What is needed: Pick out the lines below that contain the string "output" and copy them all.

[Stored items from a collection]
====

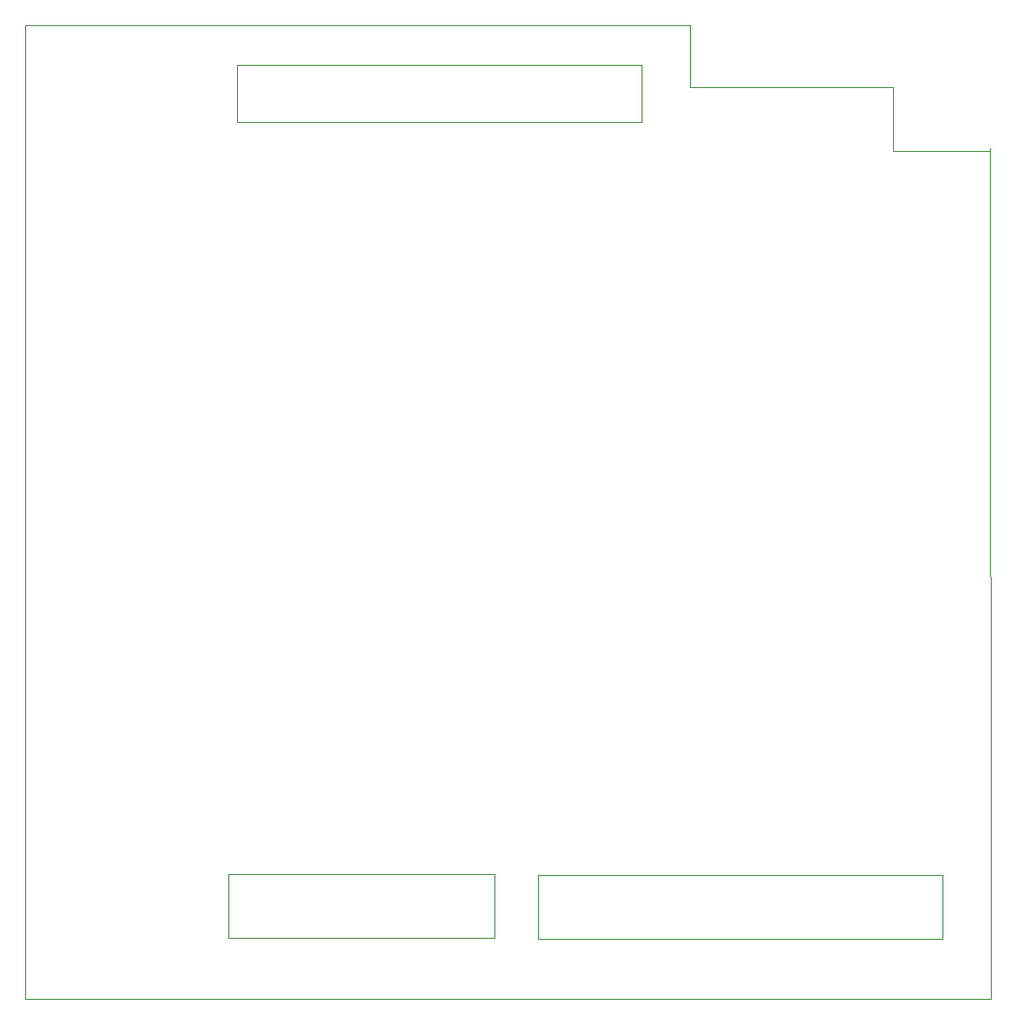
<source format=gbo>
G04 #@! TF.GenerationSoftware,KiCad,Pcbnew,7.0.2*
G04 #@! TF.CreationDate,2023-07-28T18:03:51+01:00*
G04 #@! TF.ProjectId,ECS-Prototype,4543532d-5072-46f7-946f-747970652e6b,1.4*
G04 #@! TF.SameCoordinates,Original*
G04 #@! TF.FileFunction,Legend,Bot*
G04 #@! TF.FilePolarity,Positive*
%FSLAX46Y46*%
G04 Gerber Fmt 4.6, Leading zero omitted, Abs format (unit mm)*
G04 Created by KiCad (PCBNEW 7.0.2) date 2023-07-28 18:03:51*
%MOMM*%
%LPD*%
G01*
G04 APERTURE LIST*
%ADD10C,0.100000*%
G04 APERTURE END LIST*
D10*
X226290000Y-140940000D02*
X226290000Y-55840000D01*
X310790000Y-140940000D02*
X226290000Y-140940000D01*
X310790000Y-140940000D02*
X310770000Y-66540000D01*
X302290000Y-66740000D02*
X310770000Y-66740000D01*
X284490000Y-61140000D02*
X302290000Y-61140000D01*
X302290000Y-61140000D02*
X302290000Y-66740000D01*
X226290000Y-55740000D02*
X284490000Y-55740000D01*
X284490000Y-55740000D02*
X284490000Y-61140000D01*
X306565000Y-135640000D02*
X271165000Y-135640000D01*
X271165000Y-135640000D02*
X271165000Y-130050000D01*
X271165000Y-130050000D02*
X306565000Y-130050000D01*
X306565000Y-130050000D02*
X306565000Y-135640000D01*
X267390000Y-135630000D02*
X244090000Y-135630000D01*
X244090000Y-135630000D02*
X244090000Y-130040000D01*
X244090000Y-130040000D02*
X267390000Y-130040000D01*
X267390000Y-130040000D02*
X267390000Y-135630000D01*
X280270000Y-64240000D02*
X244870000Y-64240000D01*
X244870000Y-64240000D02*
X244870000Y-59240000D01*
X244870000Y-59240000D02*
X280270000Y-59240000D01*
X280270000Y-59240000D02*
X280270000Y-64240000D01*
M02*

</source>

====

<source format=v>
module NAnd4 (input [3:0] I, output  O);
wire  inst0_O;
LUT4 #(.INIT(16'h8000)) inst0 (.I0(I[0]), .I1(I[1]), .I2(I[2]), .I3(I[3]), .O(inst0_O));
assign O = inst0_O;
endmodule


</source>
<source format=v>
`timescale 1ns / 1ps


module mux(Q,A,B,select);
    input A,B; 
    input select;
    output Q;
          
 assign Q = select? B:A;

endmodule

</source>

====

Result of this task:
module NAnd4 (input [3:0] I, output  O);
    output Q;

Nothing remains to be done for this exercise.